The first gay weddings under Argentina’s new family equality law have begun. (These are not the first gay marriages- a handful of couples were able to sneak in by earlier court challenges and sympathetic magistrates, but these at the first to be arranged routinely under national marriage laws. As you see, this was neither a traditional white wedding, nor a quiet affair in the registry office – there were too many reporters and photographers for that description. The couple are an actor and his agent – they will be used to the press, and wont’ object to the publicity.
Buenos Aires, Argentina (CNN) — Two men who have been together for 34 years have become the first couple to obtain a same-sex marriage since it became legal in Argentina on July 15.
Artistic representative Alejandro Vanelli and actor Ernesto Larrese were married in a civil ceremony Friday morning in Buenos Aires, Argentina’s capital.
They wore dark suits and striped blue ties and were surrounded by well-wishers and a throng of reporters, photographers and videographers.
Larrese spoke to his partner — but also to the nation at large.

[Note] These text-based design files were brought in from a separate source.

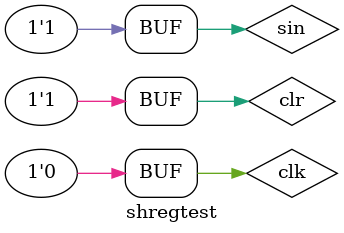
<source format=v>
module shreg(sin,clk,clr,sout);
input sin,clk,clr;
output reg[7:0] sout;
assign sout=8'b00000000;
always @(posedge clk or posedge clr)begin
if(~clr)begin
sout<={sin,sout[7:1]};
end
else
sout<= 8'b00000000;
end
endmodule

module shregtest;
reg clk,clr,sin;
wire[7:0] sout;
shreg test(sin,clk,clr,sout);
initial begin
clk=0;
repeat(18) #10 clk=~clk;
end
initial begin
repeat(9) begin
clr = 0;sin = 1;
#18;
clr=1;
end
end
endmodule

</source>
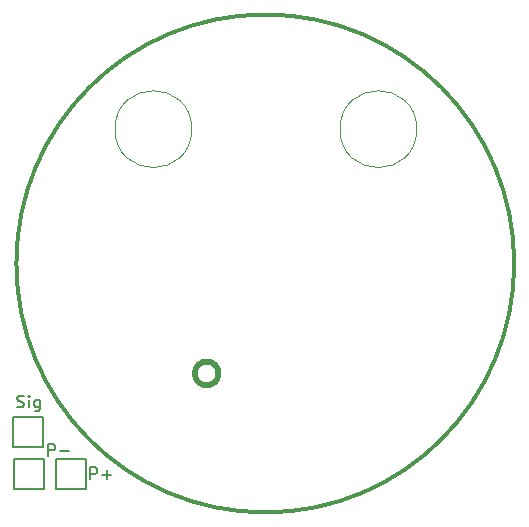
<source format=gto>
%TF.GenerationSoftware,KiCad,Pcbnew,7.0.6-0*%
%TF.CreationDate,2024-10-01T16:48:44-06:00*%
%TF.ProjectId,HCHCPrizeBadge,48434843-5072-4697-9a65-42616467652e,rev?*%
%TF.SameCoordinates,Original*%
%TF.FileFunction,Legend,Top*%
%TF.FilePolarity,Positive*%
%FSLAX46Y46*%
G04 Gerber Fmt 4.6, Leading zero omitted, Abs format (unit mm)*
G04 Created by KiCad (PCBNEW 7.0.6-0) date 2024-10-01 16:48:44*
%MOMM*%
%LPD*%
G01*
G04 APERTURE LIST*
%ADD10C,0.150000*%
%ADD11C,0.350000*%
%ADD12C,0.120000*%
%ADD13C,0.500000*%
G04 APERTURE END LIST*
D10*
X124693970Y-115558301D02*
X127233970Y-115558301D01*
X127233970Y-118098301D01*
X124693970Y-118098301D01*
X124693970Y-115558301D01*
X128270000Y-115570000D02*
X130810000Y-115570000D01*
X130810000Y-118110000D01*
X128270000Y-118110000D01*
X128270000Y-115570000D01*
D11*
X167076775Y-99000000D02*
G75*
G03*
X167076775Y-99000000I-21076775J0D01*
G01*
D10*
X124680071Y-111995750D02*
X127220071Y-111995750D01*
X127220071Y-114535750D01*
X124680071Y-114535750D01*
X124680071Y-111995750D01*
X124992950Y-111140436D02*
X125135807Y-111188055D01*
X125135807Y-111188055D02*
X125373902Y-111188055D01*
X125373902Y-111188055D02*
X125469140Y-111140436D01*
X125469140Y-111140436D02*
X125516759Y-111092816D01*
X125516759Y-111092816D02*
X125564378Y-110997578D01*
X125564378Y-110997578D02*
X125564378Y-110902340D01*
X125564378Y-110902340D02*
X125516759Y-110807102D01*
X125516759Y-110807102D02*
X125469140Y-110759483D01*
X125469140Y-110759483D02*
X125373902Y-110711864D01*
X125373902Y-110711864D02*
X125183426Y-110664245D01*
X125183426Y-110664245D02*
X125088188Y-110616626D01*
X125088188Y-110616626D02*
X125040569Y-110569007D01*
X125040569Y-110569007D02*
X124992950Y-110473769D01*
X124992950Y-110473769D02*
X124992950Y-110378531D01*
X124992950Y-110378531D02*
X125040569Y-110283293D01*
X125040569Y-110283293D02*
X125088188Y-110235674D01*
X125088188Y-110235674D02*
X125183426Y-110188055D01*
X125183426Y-110188055D02*
X125421521Y-110188055D01*
X125421521Y-110188055D02*
X125564378Y-110235674D01*
X125992950Y-111188055D02*
X125992950Y-110521388D01*
X125992950Y-110188055D02*
X125945331Y-110235674D01*
X125945331Y-110235674D02*
X125992950Y-110283293D01*
X125992950Y-110283293D02*
X126040569Y-110235674D01*
X126040569Y-110235674D02*
X125992950Y-110188055D01*
X125992950Y-110188055D02*
X125992950Y-110283293D01*
X126897711Y-110521388D02*
X126897711Y-111330912D01*
X126897711Y-111330912D02*
X126850092Y-111426150D01*
X126850092Y-111426150D02*
X126802473Y-111473769D01*
X126802473Y-111473769D02*
X126707235Y-111521388D01*
X126707235Y-111521388D02*
X126564378Y-111521388D01*
X126564378Y-111521388D02*
X126469140Y-111473769D01*
X126897711Y-111140436D02*
X126802473Y-111188055D01*
X126802473Y-111188055D02*
X126611997Y-111188055D01*
X126611997Y-111188055D02*
X126516759Y-111140436D01*
X126516759Y-111140436D02*
X126469140Y-111092816D01*
X126469140Y-111092816D02*
X126421521Y-110997578D01*
X126421521Y-110997578D02*
X126421521Y-110711864D01*
X126421521Y-110711864D02*
X126469140Y-110616626D01*
X126469140Y-110616626D02*
X126516759Y-110569007D01*
X126516759Y-110569007D02*
X126611997Y-110521388D01*
X126611997Y-110521388D02*
X126802473Y-110521388D01*
X126802473Y-110521388D02*
X126897711Y-110569007D01*
X127629577Y-115283582D02*
X127629577Y-114283582D01*
X127629577Y-114283582D02*
X128010529Y-114283582D01*
X128010529Y-114283582D02*
X128105767Y-114331201D01*
X128105767Y-114331201D02*
X128153386Y-114378820D01*
X128153386Y-114378820D02*
X128201005Y-114474058D01*
X128201005Y-114474058D02*
X128201005Y-114616915D01*
X128201005Y-114616915D02*
X128153386Y-114712153D01*
X128153386Y-114712153D02*
X128105767Y-114759772D01*
X128105767Y-114759772D02*
X128010529Y-114807391D01*
X128010529Y-114807391D02*
X127629577Y-114807391D01*
X128629577Y-114902629D02*
X129391482Y-114902629D01*
X131199048Y-117276560D02*
X131199048Y-116276560D01*
X131199048Y-116276560D02*
X131580000Y-116276560D01*
X131580000Y-116276560D02*
X131675238Y-116324179D01*
X131675238Y-116324179D02*
X131722857Y-116371798D01*
X131722857Y-116371798D02*
X131770476Y-116467036D01*
X131770476Y-116467036D02*
X131770476Y-116609893D01*
X131770476Y-116609893D02*
X131722857Y-116705131D01*
X131722857Y-116705131D02*
X131675238Y-116752750D01*
X131675238Y-116752750D02*
X131580000Y-116800369D01*
X131580000Y-116800369D02*
X131199048Y-116800369D01*
X132199048Y-116895607D02*
X132960953Y-116895607D01*
X132580000Y-117276560D02*
X132580000Y-116514655D01*
D12*
%TO.C,Meter+*%
X158825000Y-87630000D02*
G75*
G03*
X158825000Y-87630000I-3250000J0D01*
G01*
%TO.C,Meter-*%
X139775000Y-87630000D02*
G75*
G03*
X139775000Y-87630000I-3250000J0D01*
G01*
D13*
%TO.C,SAO v1.69bis*%
X142037000Y-108311000D02*
G75*
G03*
X142037000Y-108311000I-1000000J0D01*
G01*
%TD*%
M02*

</source>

“To all those who are afraid … those who are homophobic … I tell them, don’t worry; this doesn’t affect you,” Larrese said. “You have nothing to fear. Fear is the opposite of love. Any phobia can be cured with love. There is nothing love cannot cure.
However, the BBC says a different couple got in first, just an hour earlier, in a northern town. Who cares? There will be many, many more.
An architect and a retired office administrator have become the first gay couple to marry in Argentina under a new law legalising same-sex marriages.
Miguel Angel Calefato, 65, and Jose Luis Navarro, 54, have lived together for 27 years.
Argentina is the first Latin American country to legalise same-sex marriage.
The law was passed after a long and often bitter campaign and it still faces opposition, most notably from the Roman Catholic Church.
After the early-morning ceremony in the northern town of Frias, Mr Calefato and Mr Navarro promised to hold a big party to thank all who had supported the passage of the law.